Mereka mengetahui bahwa catatan cuaca menunjukkan bahwa peristiwa cuaca ekstrem semakin intens. Lebih lanjut, sejumlah besar ilmu yang telah melalui tinjauan rekan menjelaskan bagaimana pemanasan atmosfer dapat memperkuat peristiwa cuaca ekstrem. Yang hilang hanyalah hubungan antara satu peristiwa dengan kenaikan suhu global.

‌Selama bertahun-tahun, para peramal telah menggunakan model atmosfer untuk memprediksi pola cuaca di masa depan. Otto dan Oldenborgh memodifikasi kembali model tersebut untuk menjalankan simulasi berulang-ulang untuk mengetahui seberapa mungkin suatu peristiwa cuaca terjadi dalam iklim saat ini.

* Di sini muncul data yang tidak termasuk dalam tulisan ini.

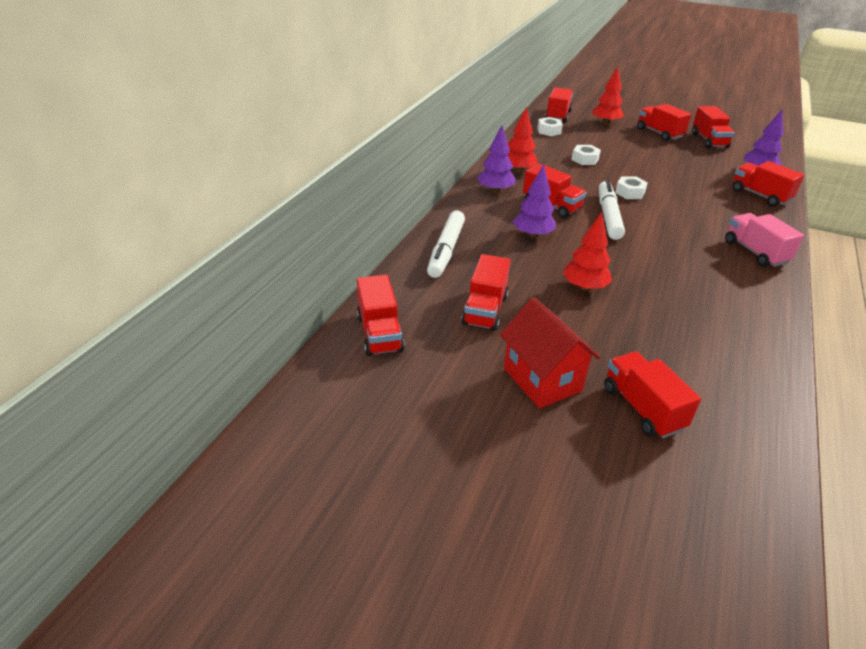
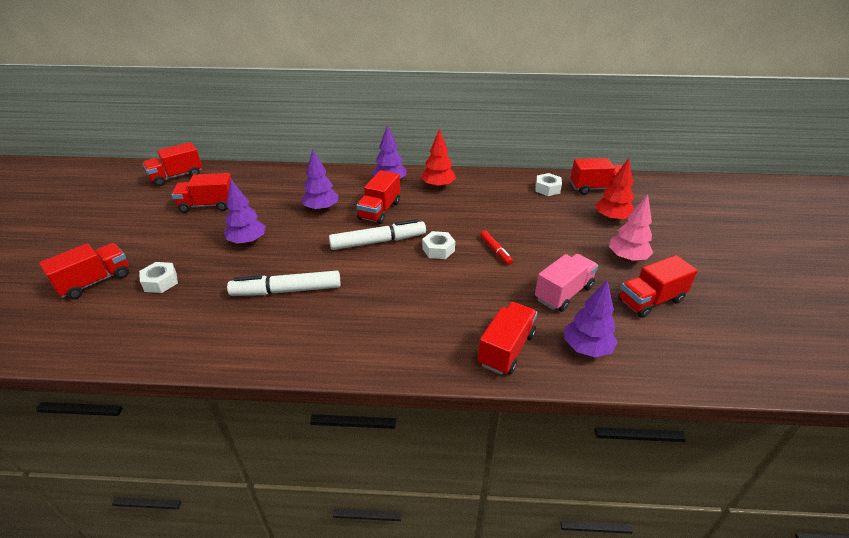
camera: 70 degrees right, 0 degrees up
white marker [427,211,465,278] -> white marker moved to [227,271,341,296]
red house [500,297,600,408] -> none
red tree [563,212,612,291] -> purple tree [224,179,266,245]
white nut [571,145,601,165] -> white nut moved to [139,262,178,293]
red truck [637,104,691,141] -> pink tree [609,194,653,262]
pink truck [725,213,804,267] -> pink truck moved to [535,254,598,312]
none -> red marker [480,230,513,265]

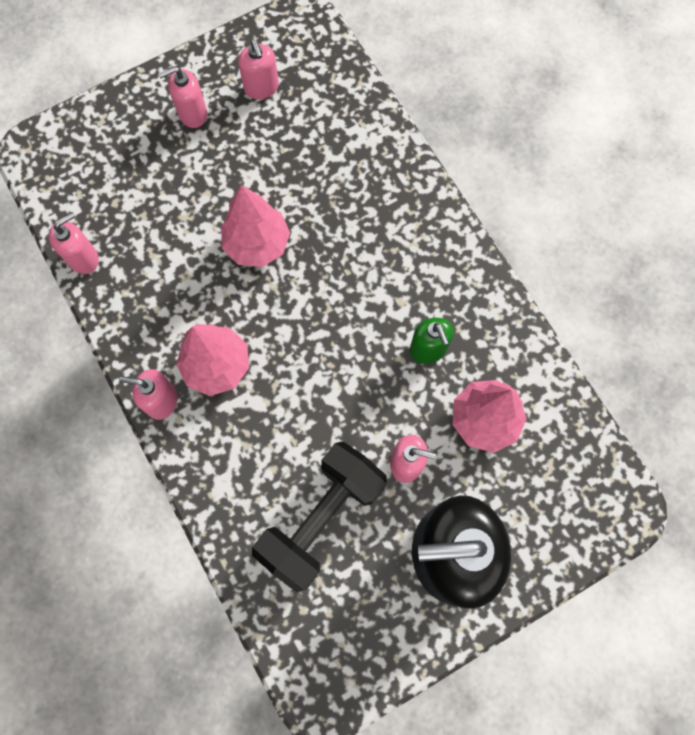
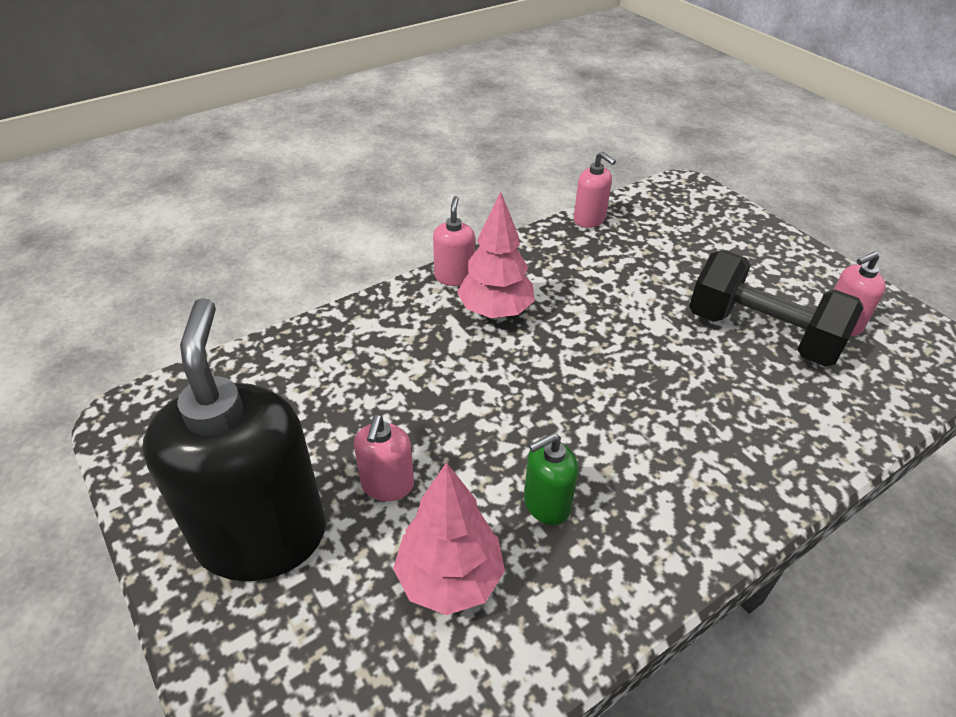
camera: 85 degrees right, 30 degrees down
pink soap dispenser [158,66,207,128] -> none
pink tree [221,185,290,267] -> none
black dumbbell [252,441,387,592] -> black dumbbell moved to [689,250,864,367]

‌Mereka juga membuat simulasi paralel yang mengeksplorasi seberapa mungkin peristiwa yang sama itu terjadi dalam dunia di mana revolusi industri tidak pernah terjadi. Model komputer ini menghapus efek miliaran ton CO2 yang telah dipompa manusia ke atmosfer.

‌Perhitungan tersebut berarti mereka bisa membandingkan seberapa mungkin peristiwa yang sama terjadi dengan dan tanpa pemanasan global sebesar 1,2 derajat Celsius yang telah dialami dunia sejak revolusi industri.

“Tingginya jumlah korban tewas yang terus kita lihat dalam cuaca ekstrem menunjukkan bahwa kita tidak siap dengan 1,3°C pemanasan, apalagi 1,5°C atau 2°C,” kata Roop Singh, dari Red Cross Red Crescent Climate Centre yang mendukung WWA.

Dia mengatakan studi hari ini menunjukkan perlunya semua negara membangun ketahanan mereka terhadap perubahan iklim dan memperingatkan: “Dengan setiap pecahan derajat pemanasan, kita akan melihat lebih banyak peristiwa yang mencatat rekor yang mendorong negara-negara ke ambang kehancuran, tidak peduli seberapa siap mereka.”